What we have done is to briefly introduce some of the kinds of analyses we can do, comparing observed nucleotide sequence data to coalescent simulations. The major points we’ve focused on are

  1. We can generate an expected distribution of the Tajima statistic and compare an observed value to it, providing the best test for determining whether a significant difference between observed data and the coalescent expectation exists.
  2. If we assume that population size has been constant, and that only it and mutation rate have been factors in generating the observed data, then we can use Bayesian logic to come up with at least a preliminary estimate of theta.
  3. Demographic history can be a critical factor in the coalescent process.

These last two points lead to a very interesting (and practical) question. Suppose we wanted to use a Bayesian approach, where we wished to work from prior distributions of both θ and growth rate. In that case, we would need a way to sample across a large number of possible combinations of the two. And we might also want to incorporate a prior distribution of µ as well, even further complicating the story. This is where Monte Carlo methods come in, in which random sampling of the possible parameter combinations is used to go from a multidimensional prior distribution space to a posterior distribution that can provide estimates of the parameters that make up that space. We will explore that approach in the future.

References

Chen, W.-C., 2011 Overlapping Codon Model, Phylogenetic Clustering, and Alternative Partial Expectation Conditional Maximization Algorithm.

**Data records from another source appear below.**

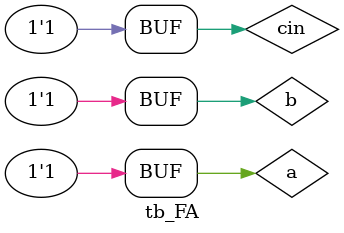
<source format=v>
`timescale 1ns / 1ns


module tb_FA;
    reg a, b, cin;
    wire sum, cout;
    
    FA module_FA(a, b, cin, cout, sum);
    
    initial begin
       $monitor("At time %0t: a=%b b=%b, cin=%b, sum=%b, carry=%b",$time, a,b,cin,cout,sum);
        a = 0; b = 0; cin = 0; #1;
        a = 0; b = 0; cin = 1; #1;
        a = 0; b = 1; cin = 0; #1;
        a = 0; b = 1; cin = 1; #1;
        a = 1; b = 0; cin = 0; #1;
        a = 1; b = 0; cin = 1; #1;
        a = 1; b = 1; cin = 0; #1;
        a = 1; b = 1; cin = 1;
    end
endmodule

</source>
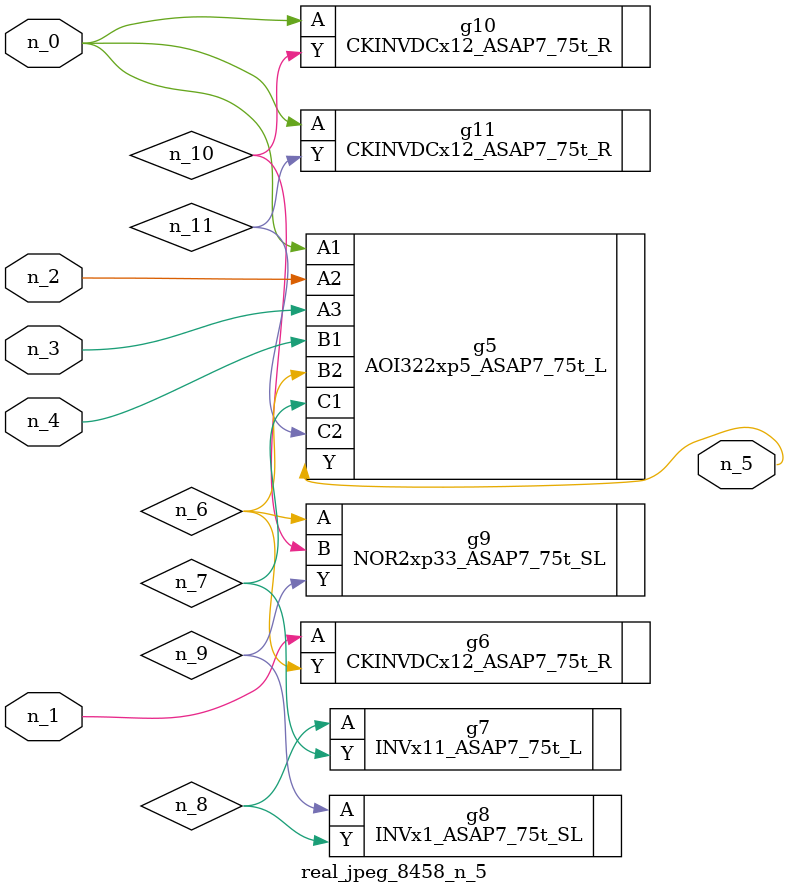
<source format=v>
module real_jpeg_8458_n_5 (n_4, n_0, n_1, n_2, n_3, n_5);

input n_4;
input n_0;
input n_1;
input n_2;
input n_3;

output n_5;

wire n_8;
wire n_11;
wire n_6;
wire n_7;
wire n_10;
wire n_9;

AOI322xp5_ASAP7_75t_L g5 ( 
.A1(n_0),
.A2(n_2),
.A3(n_3),
.B1(n_4),
.B2(n_6),
.C1(n_7),
.C2(n_11),
.Y(n_5)
);

CKINVDCx12_ASAP7_75t_R g10 ( 
.A(n_0),
.Y(n_10)
);

CKINVDCx12_ASAP7_75t_R g11 ( 
.A(n_0),
.Y(n_11)
);

CKINVDCx12_ASAP7_75t_R g6 ( 
.A(n_1),
.Y(n_6)
);

NOR2xp33_ASAP7_75t_SL g9 ( 
.A(n_6),
.B(n_10),
.Y(n_9)
);

INVx11_ASAP7_75t_L g7 ( 
.A(n_8),
.Y(n_7)
);

INVx1_ASAP7_75t_SL g8 ( 
.A(n_9),
.Y(n_8)
);


endmodule
</source>
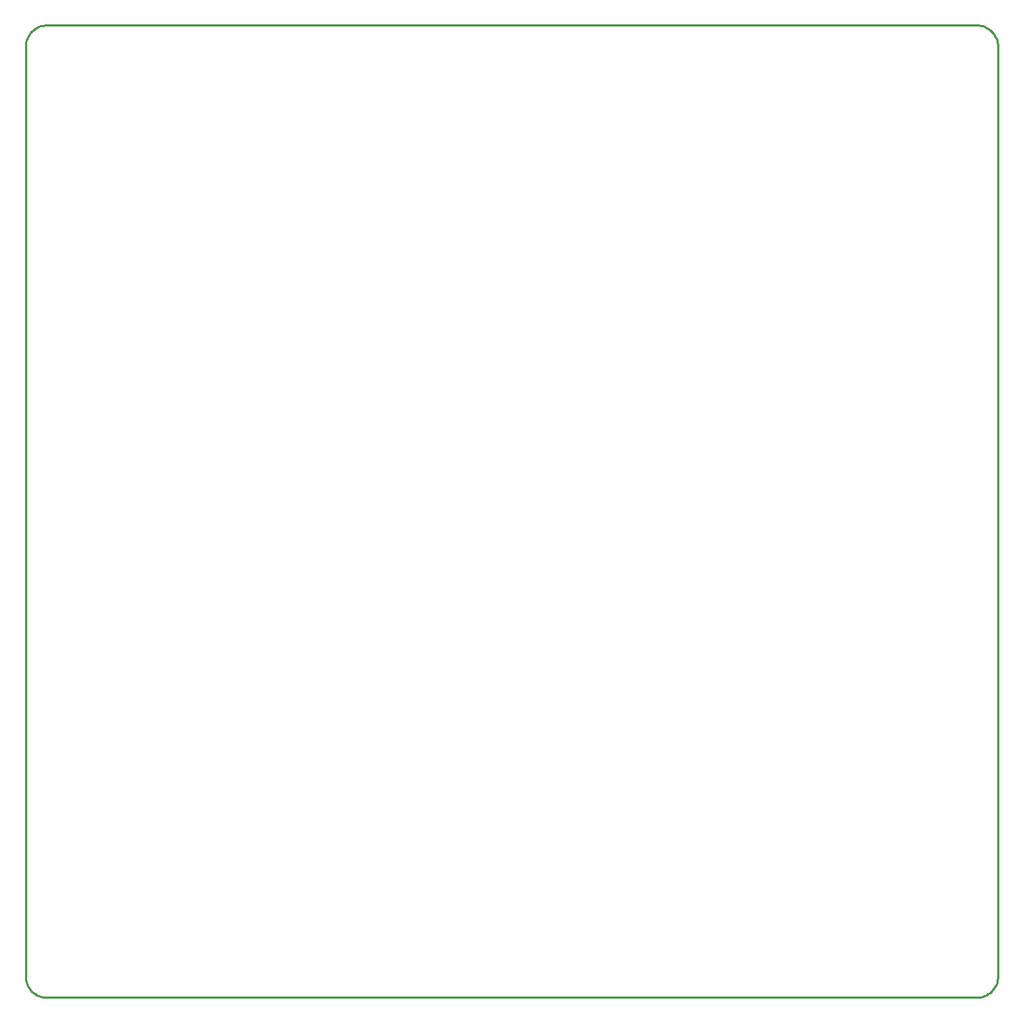
<source format=gko>
G04*
G04 #@! TF.GenerationSoftware,Altium Limited,Altium Designer,21.6.4 (81)*
G04*
G04 Layer_Color=16711935*
%FSLAX25Y25*%
%MOIN*%
G70*
G04*
G04 #@! TF.SameCoordinates,C67C839C-C820-48AB-A8CB-E8DEEFDEEB59*
G04*
G04*
G04 #@! TF.FilePolarity,Positive*
G04*
G01*
G75*
%ADD17C,0.01000*%
D17*
X-108110Y433071D02*
X-109090Y433023D01*
X-110061Y432879D01*
X-111013Y432640D01*
X-111937Y432310D01*
X-112824Y431890D01*
X-113666Y431386D01*
X-114454Y430801D01*
X-115181Y430142D01*
X-115840Y429415D01*
X-116425Y428626D01*
X-116929Y427785D01*
X-117349Y426898D01*
X-117680Y425974D01*
X-117918Y425022D01*
X-118062Y424051D01*
X-118110Y423071D01*
X334646D02*
X334597Y424051D01*
X334453Y425022D01*
X334215Y425974D01*
X333884Y426898D01*
X333465Y427785D01*
X332960Y428626D01*
X332376Y429415D01*
X331717Y430142D01*
X330990Y430801D01*
X330201Y431386D01*
X329360Y431890D01*
X328472Y432310D01*
X327548Y432640D01*
X326596Y432879D01*
X325626Y433023D01*
X324646Y433071D01*
Y-19685D02*
X325626Y-19637D01*
X326596Y-19493D01*
X327548Y-19254D01*
X328472Y-18924D01*
X329360Y-18504D01*
X330201Y-18000D01*
X330990Y-17415D01*
X331717Y-16756D01*
X332376Y-16029D01*
X332960Y-15241D01*
X333465Y-14399D01*
X333884Y-13512D01*
X334215Y-12588D01*
X334453Y-11636D01*
X334597Y-10665D01*
X334646Y-9685D01*
X-118110D02*
X-118062Y-10665D01*
X-117918Y-11636D01*
X-117680Y-12588D01*
X-117349Y-13512D01*
X-116929Y-14399D01*
X-116425Y-15241D01*
X-115840Y-16029D01*
X-115181Y-16756D01*
X-114454Y-17415D01*
X-113666Y-18000D01*
X-112824Y-18504D01*
X-111937Y-18924D01*
X-111013Y-19254D01*
X-110061Y-19493D01*
X-109090Y-19637D01*
X-108110Y-19685D01*
X-118110Y-9685D02*
Y423071D01*
X-108110Y433071D02*
X324646D01*
X334646Y-9685D02*
Y423071D01*
X-108110Y-19685D02*
X324646D01*
M02*

</source>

Kingman J., 1982 On the Genealogy of Large Populations. Journal of applied probability 19: 27–43.

Nielsen R., Slatkin M., 2013 An Introduction to Population Genetics: Theory and Applications. Macmillan Education.

Paradis E., Claude J., Strimmer K., 2004 A{PE}: analyses of phylogenetics and evolution in {R} language. Bioinformatics 20: 289–290.

Schliep K. P., 2011 phangorn: phylogenetic analysis in R. Bioinformatics 27: 592–593.